Hypocrisy is a different matter. As I pointed out only the other day in the case of Senator John Ensign, it is the media crusade against hypocrisy which makes it necessary for public servants to confess their private misbehaviors in this appallingly embarrassing fashion in the first place. The self-serving media dictum that the cover-up is worse than the original offense is now accepted cultural wisdom. That the embarrassment of such displays as Governor Sanford’s and Senator Ensign’s is not felt as much by the media as it is by those whose private lives they are holding up for public inspection is owing entirely to the assumption that hypocrisy is the sin against the media spirit — that spirit in whose name all things hidden, whether for good or for ill, must be exposed to the public view. That’s the sin, the sin of trying to reserve a scrap of privacy from the klieg lights’ glare, which is now thought to justify any cruelty.

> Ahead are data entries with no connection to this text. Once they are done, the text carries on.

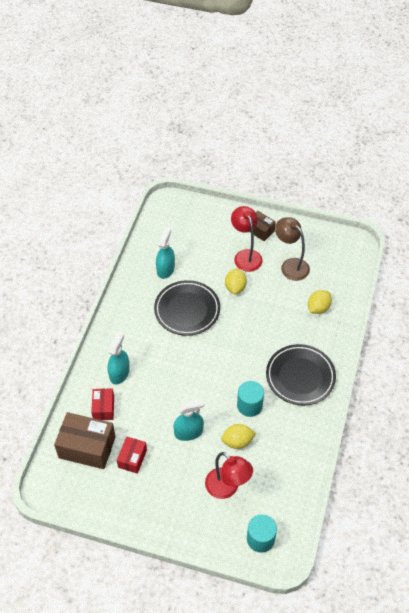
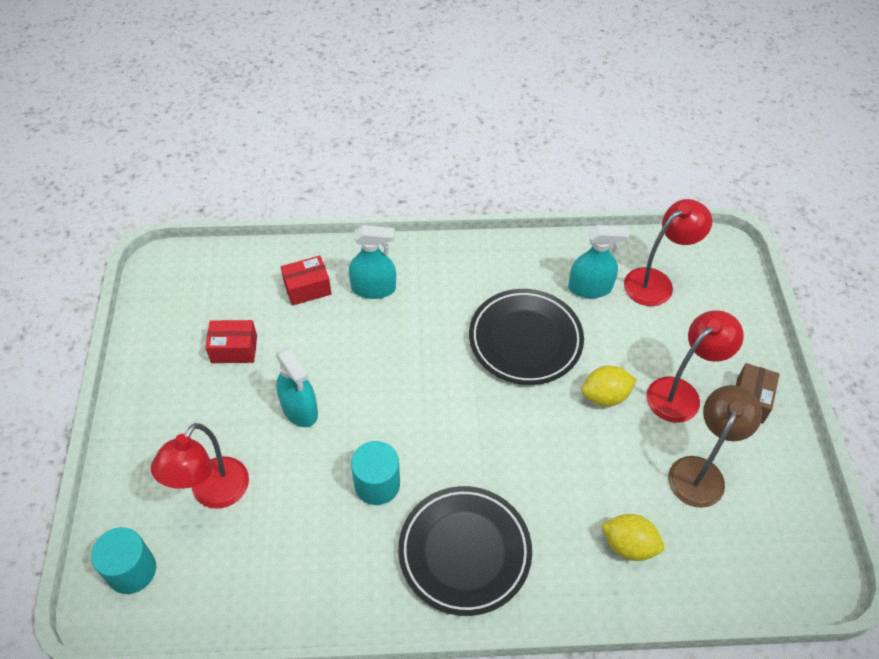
camera: 70 degrees right, 0 degrees up
(87, 447) = (238, 289): brown box -> none
(175, 239) = (656, 282): none -> red lamp
(237, 441) = (302, 485): yellow lemon -> none

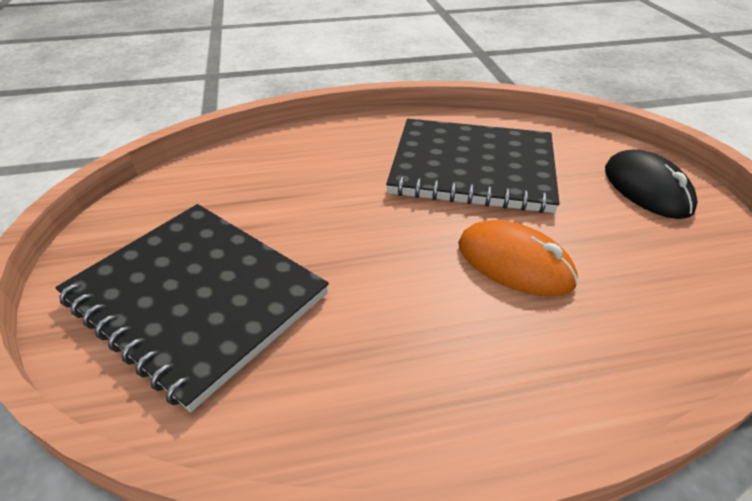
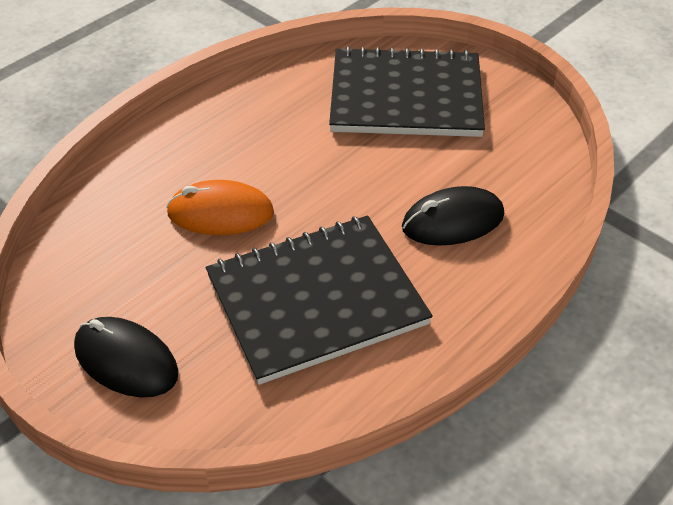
camera: 145 degrees right, 5 degrees up
(317, 171) = (452, 221): none -> black mouse

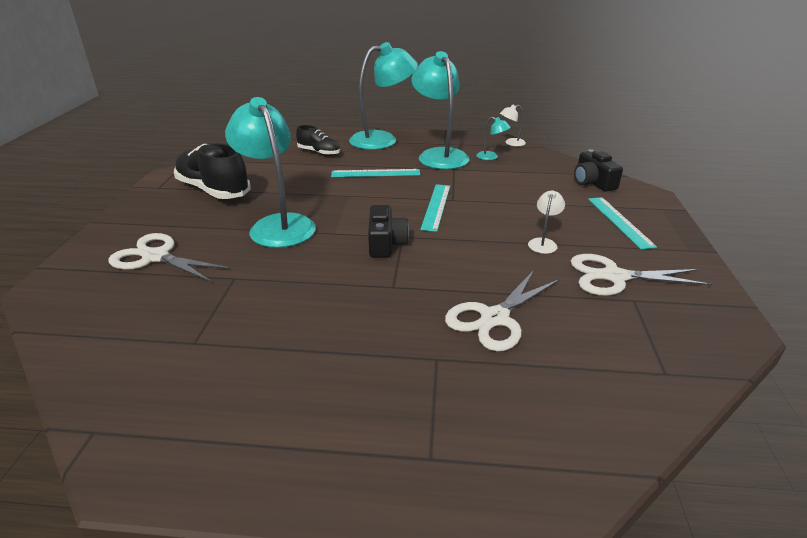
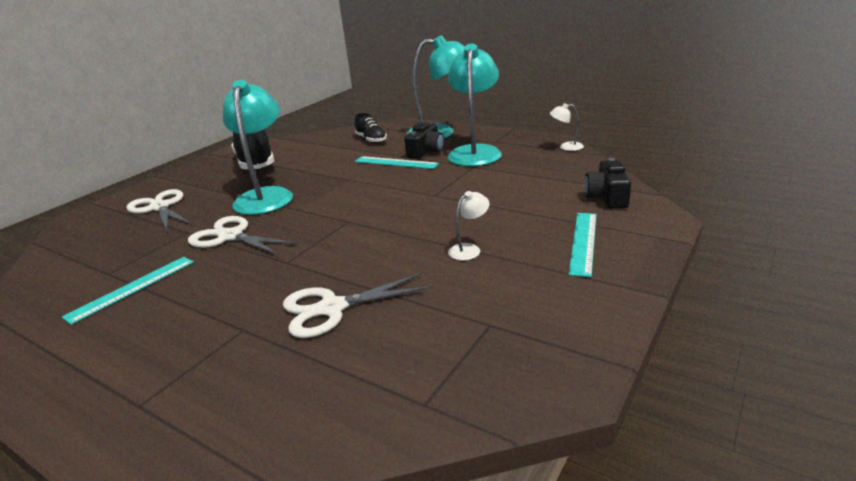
camera: 30 degrees right, 5 degrees down
(385, 243) = (326, 225): black camera -> black camera (426, 151)
(436, 206) = (411, 199): turquoise ruler -> turquoise ruler (132, 288)
(491, 157) = (526, 159): turquoise lamp -> none
(614, 277) = (499, 297): white scissors -> white scissors (230, 236)

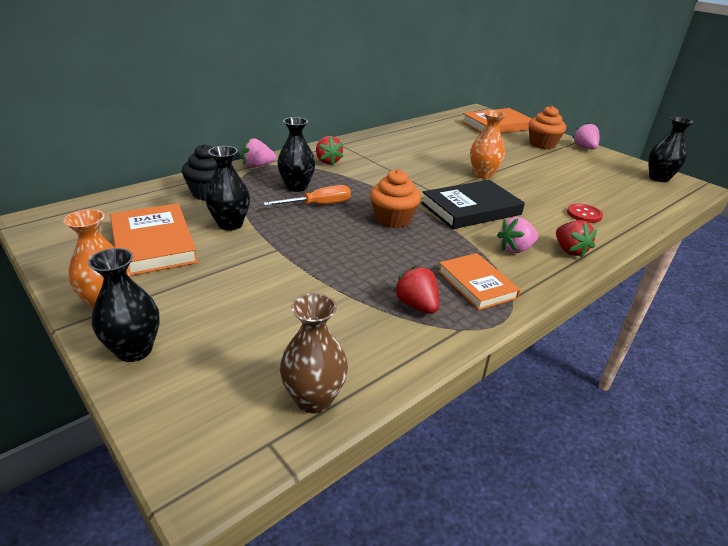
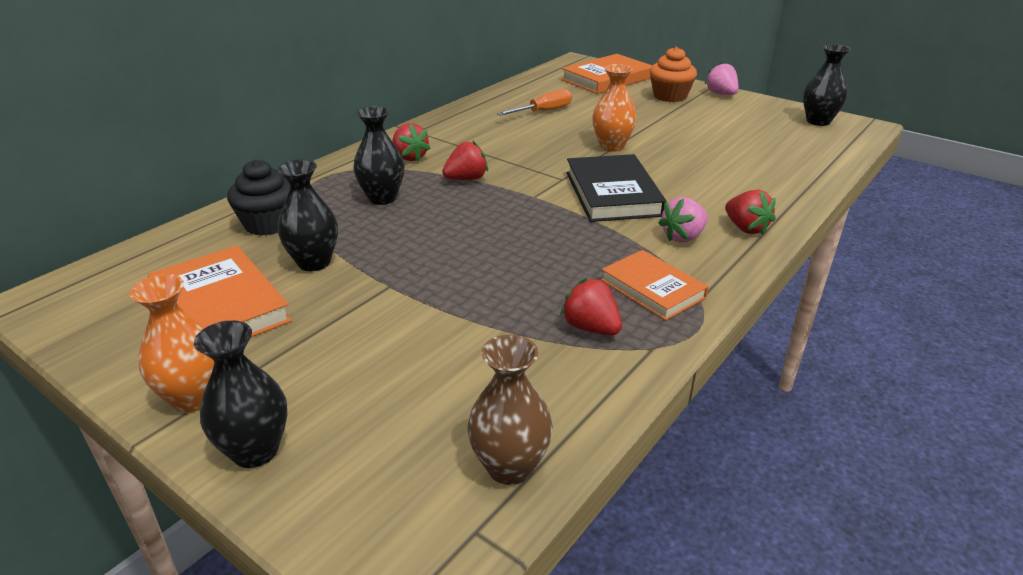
camera: 10 degrees left, 0 degrees up
(257, 166) = (318, 177): pink strawberry -> none
(318, 205) = (420, 218): orange screwdriver -> orange screwdriver (543, 111)
(363, 182) = (466, 179): none -> red strawberry
(393, 219) = (522, 222): orange cupcake -> none
(471, 209) = (612, 194): black book -> black book turned 60 degrees counterclockwise
(584, 214) = (748, 180): red button -> none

Yet what is so bad about hypocrisy after all? It seems to me to be a necessary lubricant to any moral system attempting to advance a standard of behavior more rigorous than that of, well, of how people actually do behave — which is to say, no standard at all. To watch these hypocrisy-haters sneer, you’d think that the only way for one to have moral principles was always to observe them oneself. But, clearly, that cannot be the case. If it were, there would be no more moral principles at all, since it is in the nature of humanity to fall short of them. That’s why it sometimes seems that doing away with moral principles altogether is precisely the goal of those in the media and elsewhere who are most savage against hypocrisy. What they hate is not that someone has fallen short of his own standards; it’s that he ever dared to have any standards in the first place.